AD: And the third project was the Lowell Liebermann concerto? You knew him at Juilliard, right?
JB: I spoke to Danny Dorff about whom to approach about writing a concerto for another consortium. My preference was Lowell, but a mutual friend had championed his music and I didn’t want to step in. Danny called Lowell and two hours later, Lowell called me, saying that he thought it was time to write another piano concerto.
I tapped old donors to raise the money. I got one “name” orchestra to agree to do the premiere but they didn’t want to pay a share fee. Several other orchestras joined. Then the “name” orchestra notified me that they couldn’t do it. I started to panic, but then I called Mark Hanson, whom I’d met during the Millennium project when he was in Rockford and then Knoxville. He was then Executive Director of the Milwaukee Symphony. I asked him if he’d like to do the premiere.
A month later they agreed, and ultimately 17 other US orchestras and one German orchestra joined the consortium. The Huntsville Alabama symphony will give the last performance of these 18 consortium performances, yet to be scheduled.
AD: Liebermann’s concerto is a wonderful addition to the repertoire. I vividly remember performing it with you; I hope it becomes a standard. So now you’re working with Ellen Zwilich again on a global project.

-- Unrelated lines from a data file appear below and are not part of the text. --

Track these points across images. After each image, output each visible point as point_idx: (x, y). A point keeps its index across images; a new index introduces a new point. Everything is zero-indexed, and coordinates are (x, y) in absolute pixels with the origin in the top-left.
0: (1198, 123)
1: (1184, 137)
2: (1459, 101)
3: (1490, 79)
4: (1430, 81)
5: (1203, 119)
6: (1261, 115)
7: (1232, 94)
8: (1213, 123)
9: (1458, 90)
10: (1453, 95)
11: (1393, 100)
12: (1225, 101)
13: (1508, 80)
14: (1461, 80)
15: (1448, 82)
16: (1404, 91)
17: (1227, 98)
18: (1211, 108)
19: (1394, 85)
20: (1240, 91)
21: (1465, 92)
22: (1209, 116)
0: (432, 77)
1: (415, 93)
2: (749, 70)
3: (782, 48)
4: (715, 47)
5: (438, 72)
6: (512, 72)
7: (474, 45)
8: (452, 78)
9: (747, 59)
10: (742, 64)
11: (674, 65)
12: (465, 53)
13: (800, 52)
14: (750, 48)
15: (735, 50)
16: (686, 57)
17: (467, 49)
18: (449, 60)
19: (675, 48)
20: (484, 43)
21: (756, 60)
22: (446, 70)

JB: Yes and I’m very excited about it. We’re calling it the Global Commissioning Project and the Louisiana Philharmonic has agreed to lead the way – they’ll be premiering it, which is very much in line with their attitude that it’s possible to emerge stronger and better-than-ever after a tragic event like hurricane Katrina.

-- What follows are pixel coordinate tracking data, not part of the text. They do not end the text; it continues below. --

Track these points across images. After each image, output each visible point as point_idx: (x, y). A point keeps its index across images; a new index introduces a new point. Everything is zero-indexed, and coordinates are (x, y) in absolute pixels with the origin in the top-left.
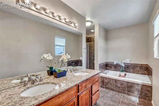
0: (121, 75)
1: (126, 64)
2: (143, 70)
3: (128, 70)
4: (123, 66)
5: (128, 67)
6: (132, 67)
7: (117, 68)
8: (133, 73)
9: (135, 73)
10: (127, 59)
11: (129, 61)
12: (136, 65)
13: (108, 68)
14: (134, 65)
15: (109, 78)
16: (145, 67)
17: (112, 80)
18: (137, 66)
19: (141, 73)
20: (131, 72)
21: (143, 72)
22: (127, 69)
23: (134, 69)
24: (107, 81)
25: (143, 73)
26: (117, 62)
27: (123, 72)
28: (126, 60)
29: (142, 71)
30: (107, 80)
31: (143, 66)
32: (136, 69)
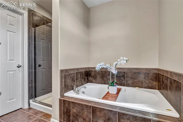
0: (110, 92)
1: (121, 71)
2: (151, 81)
3: (123, 82)
4: (114, 73)
5: (124, 76)
6: (131, 75)
7: (105, 79)
8: (133, 87)
9: (135, 87)
10: (122, 58)
11: (125, 62)
12: (138, 71)
13: (90, 79)
14: (135, 71)
15: (79, 104)
16: (153, 73)
17: (85, 110)
18: (139, 73)
19: (146, 85)
20: (129, 84)
21: (150, 83)
22: (123, 79)
23: (135, 79)
24: (75, 111)
25: (150, 85)
26: (101, 64)
27: (114, 85)
28: (119, 60)
29: (147, 82)
30: (76, 108)
31: (150, 71)
32: (139, 78)
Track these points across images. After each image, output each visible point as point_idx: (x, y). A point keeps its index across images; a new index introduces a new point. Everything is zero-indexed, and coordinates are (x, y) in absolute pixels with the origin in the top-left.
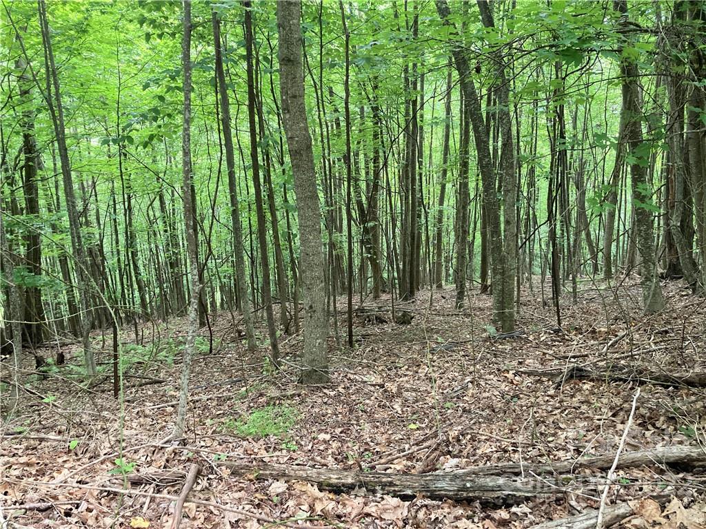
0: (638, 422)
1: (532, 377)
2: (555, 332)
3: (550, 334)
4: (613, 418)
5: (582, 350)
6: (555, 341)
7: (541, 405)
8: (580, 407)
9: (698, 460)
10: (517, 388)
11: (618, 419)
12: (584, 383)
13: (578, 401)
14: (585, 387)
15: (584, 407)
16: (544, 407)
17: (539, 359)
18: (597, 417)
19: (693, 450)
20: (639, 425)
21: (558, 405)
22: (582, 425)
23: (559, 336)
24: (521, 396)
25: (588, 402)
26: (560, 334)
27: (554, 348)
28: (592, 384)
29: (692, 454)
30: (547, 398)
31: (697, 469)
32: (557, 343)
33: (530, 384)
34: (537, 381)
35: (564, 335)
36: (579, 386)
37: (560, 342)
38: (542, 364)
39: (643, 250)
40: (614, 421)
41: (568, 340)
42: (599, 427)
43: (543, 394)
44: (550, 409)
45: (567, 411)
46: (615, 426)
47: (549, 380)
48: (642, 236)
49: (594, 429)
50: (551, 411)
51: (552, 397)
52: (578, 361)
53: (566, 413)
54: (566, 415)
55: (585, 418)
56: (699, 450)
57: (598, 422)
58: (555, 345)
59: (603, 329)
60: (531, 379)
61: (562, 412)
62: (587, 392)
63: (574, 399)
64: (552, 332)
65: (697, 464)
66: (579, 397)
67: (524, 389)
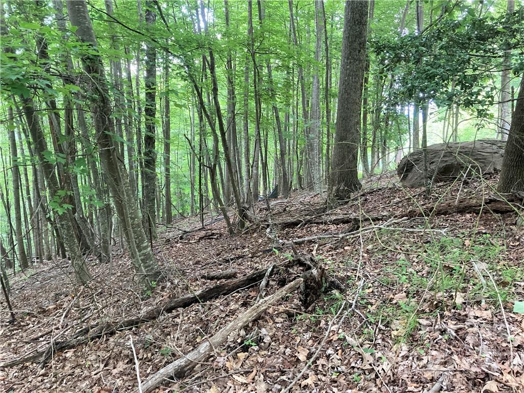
0: (126, 361)
1: (15, 367)
2: (10, 323)
3: (7, 326)
4: (107, 368)
5: (42, 329)
6: (13, 330)
7: (38, 387)
8: (73, 372)
9: (186, 366)
10: (6, 383)
11: (110, 367)
12: (66, 352)
13: (70, 368)
14: (68, 355)
15: (78, 371)
16: (43, 387)
17: (11, 350)
18: (94, 373)
19: (181, 361)
20: (127, 363)
21: (53, 379)
22: (85, 384)
23: (15, 325)
24: (15, 387)
25: (78, 365)
26: (16, 323)
27: (15, 337)
28: (73, 350)
29: (182, 364)
30: (40, 379)
31: (187, 372)
32: (15, 332)
33: (16, 374)
34: (21, 369)
35: (19, 323)
36: (62, 356)
37: (18, 330)
38: (16, 353)
39: (67, 239)
40: (108, 370)
41: (24, 326)
42: (99, 379)
43: (34, 376)
44: (49, 386)
45: (65, 381)
46: (110, 374)
47: (32, 363)
48: (65, 228)
49: (96, 383)
50: (50, 388)
51: (43, 375)
52: (46, 338)
53: (64, 382)
54: (66, 384)
55: (84, 379)
56: (185, 359)
57: (95, 376)
58: (14, 334)
59: (51, 307)
60: (15, 369)
61: (61, 383)
62: (73, 358)
63: (66, 368)
64: (8, 324)
65: (186, 369)
66: (68, 365)
67: (13, 380)
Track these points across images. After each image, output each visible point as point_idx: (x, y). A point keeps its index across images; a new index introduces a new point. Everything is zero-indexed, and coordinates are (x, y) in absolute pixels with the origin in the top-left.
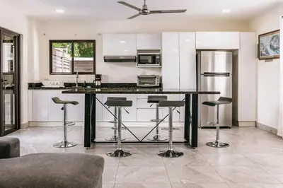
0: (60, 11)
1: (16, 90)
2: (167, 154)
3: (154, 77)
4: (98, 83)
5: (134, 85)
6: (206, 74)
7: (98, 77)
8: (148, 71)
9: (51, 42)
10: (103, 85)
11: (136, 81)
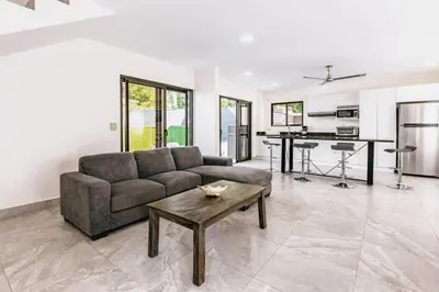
0: (275, 85)
1: (249, 136)
2: (341, 185)
3: (352, 129)
4: (304, 132)
5: (333, 134)
6: (406, 125)
7: (305, 128)
8: (346, 123)
9: (273, 105)
10: (308, 134)
11: (336, 131)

Thus far we have the Louisiana Philharmonic, the Louisville Orchestra, the South Florida Symphony, the Fairfax (VA) Symphony Orchestra, the South Arkansas Symphony, the Niagara Symphony Orchestra in Canada, and the auRORa chamber orchestra in Iceland. I’m actively pursuing additional orchestras. Given the low $1,000 share fee, I’m really hoping we can get orchestras from every continent to participate. Creating a global alliance of symphony orchestras to support Ellen’s Shadows commission will also promote commissions of new music from composers from all over the world.